[Security-devroom] Talk submission: unifying access to PKCS #11 tokens

[Nikos Mavrogiannopoulos]

Affiliation:
GnuTLS, Katholieke Universiteit Leuven & IBBT

Bio: Original author of the GnuTLS cryptographic library. Has worked
on several security
related projects and products. Currently works as a researcher in K.U.Leuven.

Talk Duration: 30 minutes
Cryptographic services in modern operating systems today are being
accessed by applications by using libraries, either high level ones
that hide all details, or low level ones that force the user to deal
with an amount of (un)interesting details of each cryptographic
algorithm.
Applications in the GNU/Linux and *BSD operating systems usually share
the same libraries for cryptographic operations and protocols. Those
can be one of Botan, OpenSSL, NSS, GnuTLS and maybe some more. This is
quite a variety of choices which we believe is because of the
different programming style that each library enforces, the different
algorithms it provides and the ease of usage, which are subjective
issues that depend on the eye of the beholder.

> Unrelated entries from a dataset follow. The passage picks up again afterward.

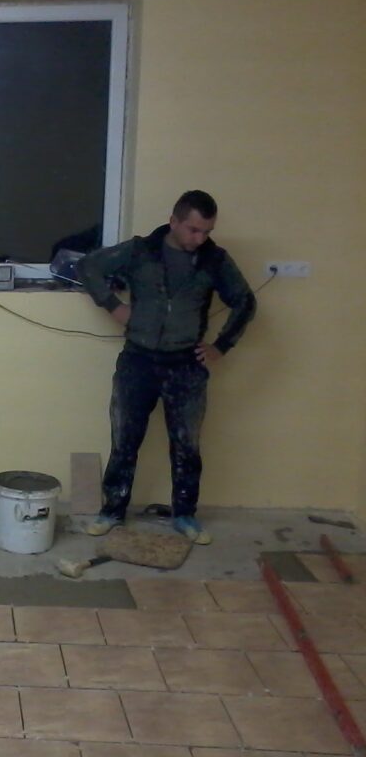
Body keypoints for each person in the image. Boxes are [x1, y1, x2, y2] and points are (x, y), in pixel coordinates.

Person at [76, 191, 256, 545]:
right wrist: (114, 306)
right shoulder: (140, 251)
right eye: (193, 230)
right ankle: (112, 511)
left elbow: (245, 302)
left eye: (206, 231)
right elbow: (88, 267)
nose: (199, 238)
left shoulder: (214, 260)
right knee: (124, 439)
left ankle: (185, 514)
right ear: (173, 221)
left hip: (186, 365)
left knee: (187, 445)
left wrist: (221, 346)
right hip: (138, 360)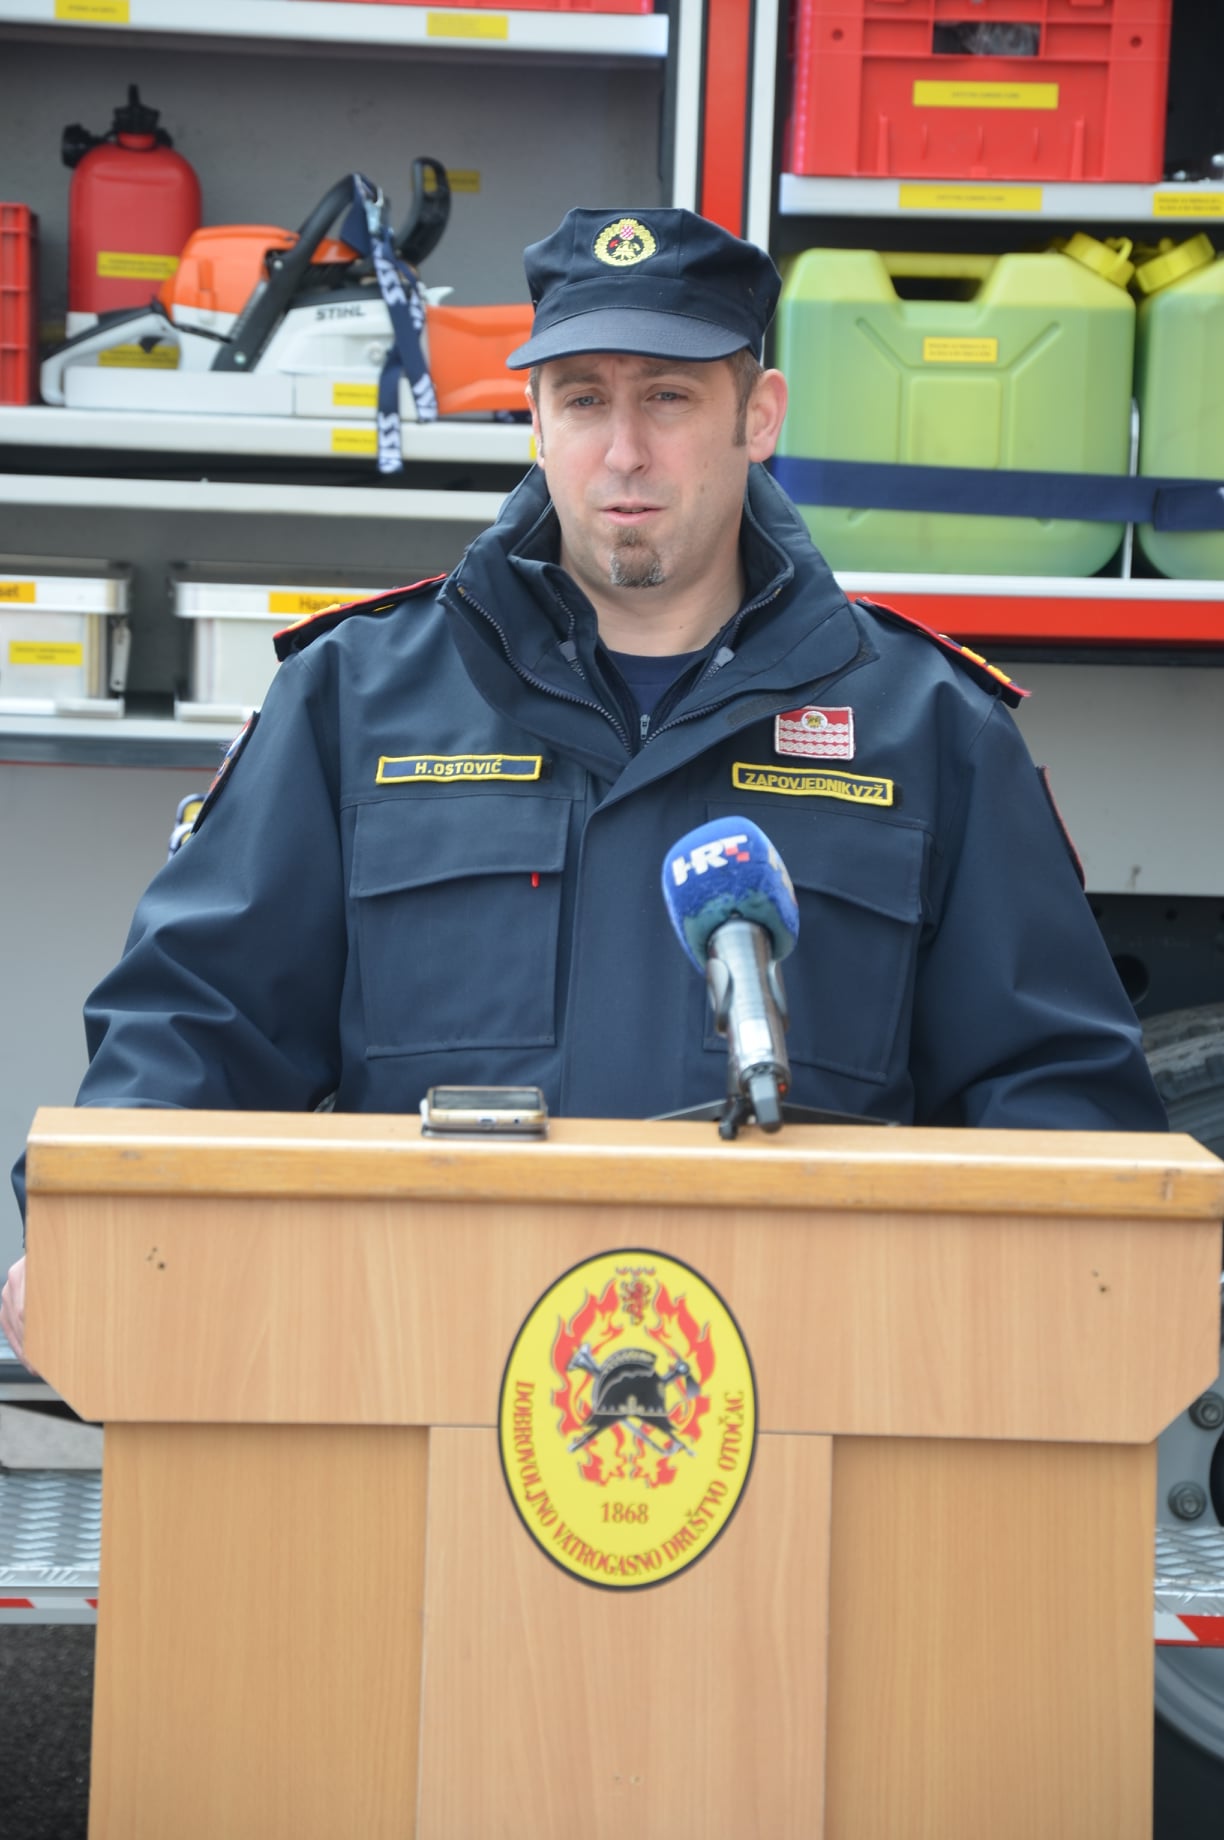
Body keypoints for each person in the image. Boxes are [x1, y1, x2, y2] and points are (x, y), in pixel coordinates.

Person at [1, 205, 1167, 1363]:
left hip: (802, 1389)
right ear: (536, 420)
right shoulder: (356, 699)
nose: (623, 452)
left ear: (758, 416)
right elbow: (197, 1025)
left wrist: (1093, 1279)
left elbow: (1051, 1087)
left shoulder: (926, 727)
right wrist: (99, 1224)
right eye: (583, 400)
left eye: (668, 397)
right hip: (417, 1375)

However this diversity of cryptographic libraries has some
disadvantages. For operations such as signing/encryption involving
PKCS #11 hardware tokens, or software modules, objects need to be
referenced. Currently there is no uniform way of referencing those
objects and each of the libraries has its own conventions or delegate
the burden of referencing objects to the application. This in effect
makes sharing of those object references between different
applications impossible and users are required to learn each
application's unique interface. Moreover the fact that usually there
are more than one PKCS #11 providers in a system, but no way to
globally enable them for all cryptographic applications, leaves the
burden of setup to users.

We will discuss the challenges posed and and propose a solution.